The flamboyant former first lady built the salmon-coloured Santo Nino shrine and museum in the town in which she grew up to house the gifts and souvenirs accumulated during the two-decade rule of her late husband, Ferdinand Marcos.
Now, it stands locked and forlorn, badly damaged when Typhoon Haiyan tore through the eastern Philippines.
Reports suggest the 84-year-old - who was put in hospital this month for exhaustion and diabetes - has not been told about the damage out of concern it would further upset her.

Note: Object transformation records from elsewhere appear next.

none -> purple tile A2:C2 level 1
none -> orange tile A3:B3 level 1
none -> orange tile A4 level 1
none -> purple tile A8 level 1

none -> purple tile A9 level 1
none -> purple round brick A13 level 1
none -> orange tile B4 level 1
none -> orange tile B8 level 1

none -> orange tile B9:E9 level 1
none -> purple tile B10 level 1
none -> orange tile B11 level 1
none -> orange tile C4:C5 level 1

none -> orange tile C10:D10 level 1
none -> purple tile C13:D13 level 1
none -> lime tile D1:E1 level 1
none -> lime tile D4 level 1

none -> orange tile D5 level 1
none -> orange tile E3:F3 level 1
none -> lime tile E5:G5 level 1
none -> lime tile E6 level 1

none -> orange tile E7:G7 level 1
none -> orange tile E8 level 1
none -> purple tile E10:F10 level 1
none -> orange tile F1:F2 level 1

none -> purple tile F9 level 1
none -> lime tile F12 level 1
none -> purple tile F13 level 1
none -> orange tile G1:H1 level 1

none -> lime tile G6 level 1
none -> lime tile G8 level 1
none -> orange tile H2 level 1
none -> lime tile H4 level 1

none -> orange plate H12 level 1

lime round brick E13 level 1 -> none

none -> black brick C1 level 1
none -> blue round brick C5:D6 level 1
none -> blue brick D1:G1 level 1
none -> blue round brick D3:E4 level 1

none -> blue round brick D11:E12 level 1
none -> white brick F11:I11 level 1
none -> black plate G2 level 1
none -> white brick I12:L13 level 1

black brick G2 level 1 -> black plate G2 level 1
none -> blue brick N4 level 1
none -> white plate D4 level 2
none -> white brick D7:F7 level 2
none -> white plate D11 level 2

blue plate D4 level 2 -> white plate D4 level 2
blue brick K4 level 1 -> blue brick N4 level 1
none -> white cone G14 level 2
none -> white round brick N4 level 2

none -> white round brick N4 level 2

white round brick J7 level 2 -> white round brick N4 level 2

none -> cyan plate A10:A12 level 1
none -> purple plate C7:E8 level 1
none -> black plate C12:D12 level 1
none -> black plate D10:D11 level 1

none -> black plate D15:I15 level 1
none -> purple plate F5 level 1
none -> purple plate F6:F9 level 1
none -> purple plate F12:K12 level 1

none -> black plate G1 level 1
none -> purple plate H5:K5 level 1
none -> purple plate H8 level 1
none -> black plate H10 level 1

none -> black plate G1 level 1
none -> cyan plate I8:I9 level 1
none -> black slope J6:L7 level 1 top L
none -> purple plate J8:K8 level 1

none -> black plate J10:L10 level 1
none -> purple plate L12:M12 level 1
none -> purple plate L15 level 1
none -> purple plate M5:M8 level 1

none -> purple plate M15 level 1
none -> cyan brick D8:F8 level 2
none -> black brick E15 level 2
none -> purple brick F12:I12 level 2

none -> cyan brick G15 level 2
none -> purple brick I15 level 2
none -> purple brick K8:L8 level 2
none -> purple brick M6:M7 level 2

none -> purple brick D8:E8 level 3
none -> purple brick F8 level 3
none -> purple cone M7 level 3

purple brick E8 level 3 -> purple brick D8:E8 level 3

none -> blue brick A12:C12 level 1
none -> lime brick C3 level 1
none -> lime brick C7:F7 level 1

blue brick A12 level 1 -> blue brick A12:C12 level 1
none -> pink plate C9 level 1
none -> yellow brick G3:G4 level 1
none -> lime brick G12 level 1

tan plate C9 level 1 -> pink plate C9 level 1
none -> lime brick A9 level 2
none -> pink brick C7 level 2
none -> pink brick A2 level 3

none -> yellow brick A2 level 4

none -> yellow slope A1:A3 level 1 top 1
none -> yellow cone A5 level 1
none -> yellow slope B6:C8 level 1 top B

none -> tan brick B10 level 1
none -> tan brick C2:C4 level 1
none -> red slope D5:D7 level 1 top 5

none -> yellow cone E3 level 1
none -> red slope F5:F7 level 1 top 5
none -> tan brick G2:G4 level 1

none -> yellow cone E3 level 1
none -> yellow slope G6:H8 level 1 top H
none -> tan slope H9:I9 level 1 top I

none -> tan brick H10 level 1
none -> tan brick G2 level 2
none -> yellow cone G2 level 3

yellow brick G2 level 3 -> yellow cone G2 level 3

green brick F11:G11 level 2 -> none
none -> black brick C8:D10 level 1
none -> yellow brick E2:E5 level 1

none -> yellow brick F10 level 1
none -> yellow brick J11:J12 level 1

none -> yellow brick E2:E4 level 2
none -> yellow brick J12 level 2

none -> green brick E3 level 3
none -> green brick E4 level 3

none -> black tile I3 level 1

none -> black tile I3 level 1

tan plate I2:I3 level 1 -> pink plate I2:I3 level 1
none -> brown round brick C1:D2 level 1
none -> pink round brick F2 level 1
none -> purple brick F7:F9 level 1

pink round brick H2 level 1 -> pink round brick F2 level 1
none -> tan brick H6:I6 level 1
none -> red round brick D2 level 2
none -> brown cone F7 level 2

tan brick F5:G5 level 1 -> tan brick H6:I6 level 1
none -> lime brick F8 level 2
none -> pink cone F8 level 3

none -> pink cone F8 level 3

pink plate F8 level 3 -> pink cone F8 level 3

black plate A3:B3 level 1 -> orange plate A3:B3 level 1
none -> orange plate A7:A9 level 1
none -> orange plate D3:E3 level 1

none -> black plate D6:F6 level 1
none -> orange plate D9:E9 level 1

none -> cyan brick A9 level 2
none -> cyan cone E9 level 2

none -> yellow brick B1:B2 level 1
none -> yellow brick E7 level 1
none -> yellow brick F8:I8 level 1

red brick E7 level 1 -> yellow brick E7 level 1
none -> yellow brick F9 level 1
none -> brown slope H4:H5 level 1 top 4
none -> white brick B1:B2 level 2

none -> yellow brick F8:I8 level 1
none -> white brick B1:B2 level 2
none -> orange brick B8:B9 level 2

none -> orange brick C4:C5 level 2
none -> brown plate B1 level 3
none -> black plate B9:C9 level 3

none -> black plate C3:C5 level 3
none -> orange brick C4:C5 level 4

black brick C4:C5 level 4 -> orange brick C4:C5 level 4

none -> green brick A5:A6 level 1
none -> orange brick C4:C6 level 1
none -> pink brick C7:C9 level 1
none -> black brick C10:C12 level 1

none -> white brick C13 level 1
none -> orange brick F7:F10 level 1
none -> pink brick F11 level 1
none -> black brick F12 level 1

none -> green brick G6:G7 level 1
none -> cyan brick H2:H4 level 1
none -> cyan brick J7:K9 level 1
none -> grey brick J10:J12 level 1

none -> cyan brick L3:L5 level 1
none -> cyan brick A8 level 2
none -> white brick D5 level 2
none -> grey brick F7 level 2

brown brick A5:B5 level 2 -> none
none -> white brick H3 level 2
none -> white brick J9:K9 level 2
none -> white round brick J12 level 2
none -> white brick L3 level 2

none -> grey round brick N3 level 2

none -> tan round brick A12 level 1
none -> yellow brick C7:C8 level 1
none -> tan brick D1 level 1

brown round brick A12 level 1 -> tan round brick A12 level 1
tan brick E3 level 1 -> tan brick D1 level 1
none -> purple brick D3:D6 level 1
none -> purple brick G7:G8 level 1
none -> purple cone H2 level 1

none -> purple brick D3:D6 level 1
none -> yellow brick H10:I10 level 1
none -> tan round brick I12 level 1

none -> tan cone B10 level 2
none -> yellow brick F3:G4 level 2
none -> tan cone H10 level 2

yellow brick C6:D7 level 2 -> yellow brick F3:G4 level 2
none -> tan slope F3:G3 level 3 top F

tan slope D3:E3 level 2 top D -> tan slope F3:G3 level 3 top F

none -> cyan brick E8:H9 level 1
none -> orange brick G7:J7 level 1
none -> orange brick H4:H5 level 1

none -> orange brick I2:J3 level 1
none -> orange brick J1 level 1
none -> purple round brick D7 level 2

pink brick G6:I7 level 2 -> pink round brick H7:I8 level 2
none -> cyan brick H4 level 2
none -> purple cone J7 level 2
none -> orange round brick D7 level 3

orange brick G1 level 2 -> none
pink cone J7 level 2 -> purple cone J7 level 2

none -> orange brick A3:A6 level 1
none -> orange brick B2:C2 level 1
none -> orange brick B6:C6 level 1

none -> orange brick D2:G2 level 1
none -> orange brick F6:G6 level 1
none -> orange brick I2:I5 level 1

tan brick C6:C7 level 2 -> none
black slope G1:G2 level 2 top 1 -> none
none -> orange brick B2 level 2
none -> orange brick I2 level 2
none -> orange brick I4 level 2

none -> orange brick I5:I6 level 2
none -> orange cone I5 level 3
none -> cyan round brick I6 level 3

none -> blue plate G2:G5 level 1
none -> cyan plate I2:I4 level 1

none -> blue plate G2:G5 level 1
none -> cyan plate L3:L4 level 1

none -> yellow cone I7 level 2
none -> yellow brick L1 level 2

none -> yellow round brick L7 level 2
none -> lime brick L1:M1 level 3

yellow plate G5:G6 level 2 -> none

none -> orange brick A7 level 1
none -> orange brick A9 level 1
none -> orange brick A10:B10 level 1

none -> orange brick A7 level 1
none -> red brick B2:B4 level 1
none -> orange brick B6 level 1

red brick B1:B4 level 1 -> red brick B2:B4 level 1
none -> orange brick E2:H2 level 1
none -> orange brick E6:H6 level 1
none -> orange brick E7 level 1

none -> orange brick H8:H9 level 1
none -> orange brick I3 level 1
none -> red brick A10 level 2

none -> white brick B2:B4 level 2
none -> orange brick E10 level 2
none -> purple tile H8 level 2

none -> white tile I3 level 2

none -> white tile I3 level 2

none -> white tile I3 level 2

The legacy of Marcos and her husband remains deeply controversial in the Philippines. After a two-decade dictatorial rule marked by human rights abuses and corruption, a popular uprising forced the couple into exile in Hawaii in 1986, where the former President died three years later.
It was after they were forced out that Imelda Marcos' infamous addictions to the excesses of high fashion, and in particular to footwear, became clear - with almost 3000 pairs of shoes. In 1990, she was cleared by a New York court, along with Saudi arms dealer Adnan Khashoggi, of racketeering.
Remarkably, the following year she returned with her children to the Philippines, determined to re-enter public life. In 1995 she was elected to the country's Parliament for the constituency of Leyte, of which Tacloban is the capital. She is currently a second-term parliamentarian from the area where her husband was born.
Despite her reputation, Marcos - who won a beauty contest at 18 and was crowned Rose of Tacloban - and her family remain a local power force. Her nephew, Alfred Romualdez, is the Mayor of Tacloban.
Annabelle Arpon, who works as a tour guide at the Marcos museum, estimated there were usually between 50 and 400 visitors a day. "Maybe 80 per cent of the visitors love the Marcoses. Twenty per cent say they don't like the building. Twenty per cent say it makes them feel like vomiting."
Next to the museum was a public library. It is now occupied by 84 families whose homes have been destroyed. The storm survivors had little to say about staying in a building set up by the Marcoses; they were more concerned with getting food and water.